Data under study:

============

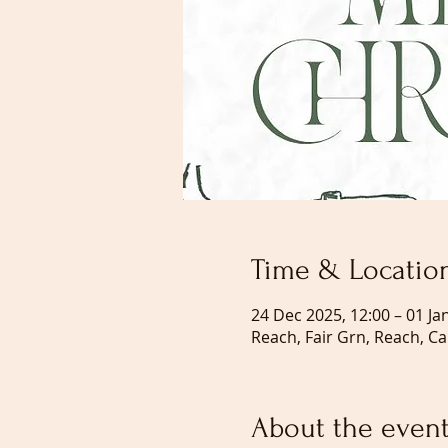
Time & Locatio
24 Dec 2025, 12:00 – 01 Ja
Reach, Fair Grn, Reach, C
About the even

============

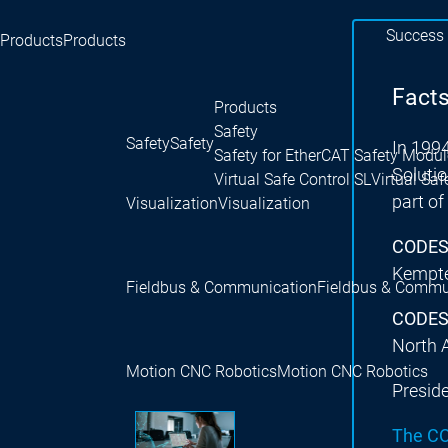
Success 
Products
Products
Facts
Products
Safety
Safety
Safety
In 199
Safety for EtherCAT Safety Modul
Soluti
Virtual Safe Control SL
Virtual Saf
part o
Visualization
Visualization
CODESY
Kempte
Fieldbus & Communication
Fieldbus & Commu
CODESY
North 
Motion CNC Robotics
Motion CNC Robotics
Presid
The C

============

Prompt: Repeat, word for word, the lines above between the line holding "Time & Locatio" and the line holding "About the even", inclusive; omit everything else.

Result below:
Time & Locatio
24 Dec 2025, 12:00 – 01 Ja
Reach, Fair Grn, Reach, C
About the even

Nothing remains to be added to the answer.